▸ **Input for this task**:
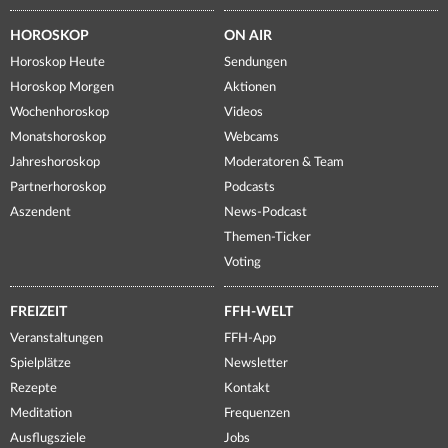
HOROSKOP
ON AIR
Horoskop Heute
Sendungen
Horoskop Morgen
Aktionen
Wochenhoroskop
Videos
Monatshoroskop
Webcams
Jahreshoroskop
Moderatoren & Team
Partnerhoroskop
Podcasts
Aszendent
News-Podcast
Themen-Ticker
Voting
FREIZEIT
FFH-WELT
Veranstaltungen
FFH-App
Spielplätze
Newsletter
Rezepte
Kontakt
Meditation
Frequenzen
Ausflugsziele
Jobs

▸ **Assignment**:
Swap "Veranstaltungen" for "Events" and reproduce every line of the listing otherwise unchanged, leaving out the pictures.

▸ **Task solution**:
HOROSKOP
ON AIR
Horoskop Heute
Sendungen
Horoskop Morgen
Aktionen
Wochenhoroskop
Videos
Monatshoroskop
Webcams
Jahreshoroskop
Moderatoren & Team
Partnerhoroskop
Podcasts
Aszendent
News-Podcast
Themen-Ticker
Voting
FREIZEIT
FFH-WELT
Events
FFH-App
Spielplätze
Newsletter
Rezepte
Kontakt
Meditation
Frequenzen
Ausflugsziele
Jobs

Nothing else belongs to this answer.